## YOUR TASK
Swap each "pose" in the entries below for "camera" and write the lines out again with nothing else changed, leaving out the pictures.

## MATERIAL FOR THE TASK
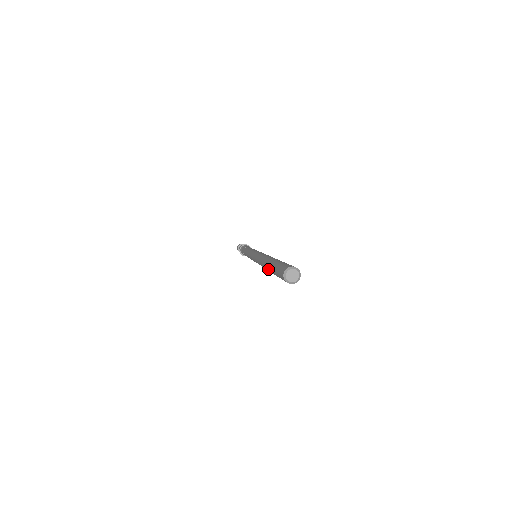
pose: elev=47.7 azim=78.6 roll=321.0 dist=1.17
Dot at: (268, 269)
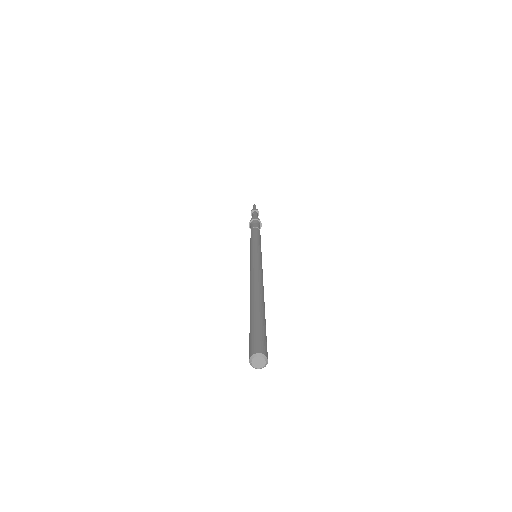
Dot at: occluded
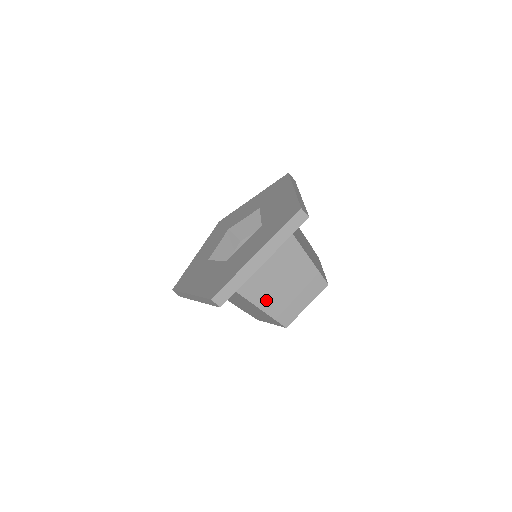
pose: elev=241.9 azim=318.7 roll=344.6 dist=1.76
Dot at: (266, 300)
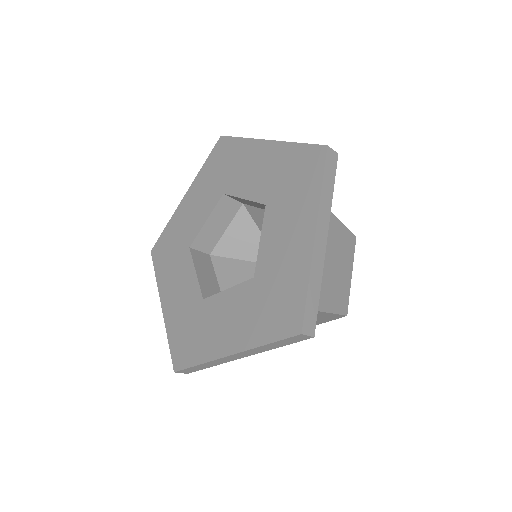
Dot at: (322, 296)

## FULL SOLUTION
camera: elev=47.7 azim=78.6 roll=321.0 dist=1.17
Dot at: (268, 269)
Dot at: occluded
camera: elev=241.9 azim=318.7 roll=344.6 dist=1.76
Dot at: (266, 300)
Dot at: (322, 296)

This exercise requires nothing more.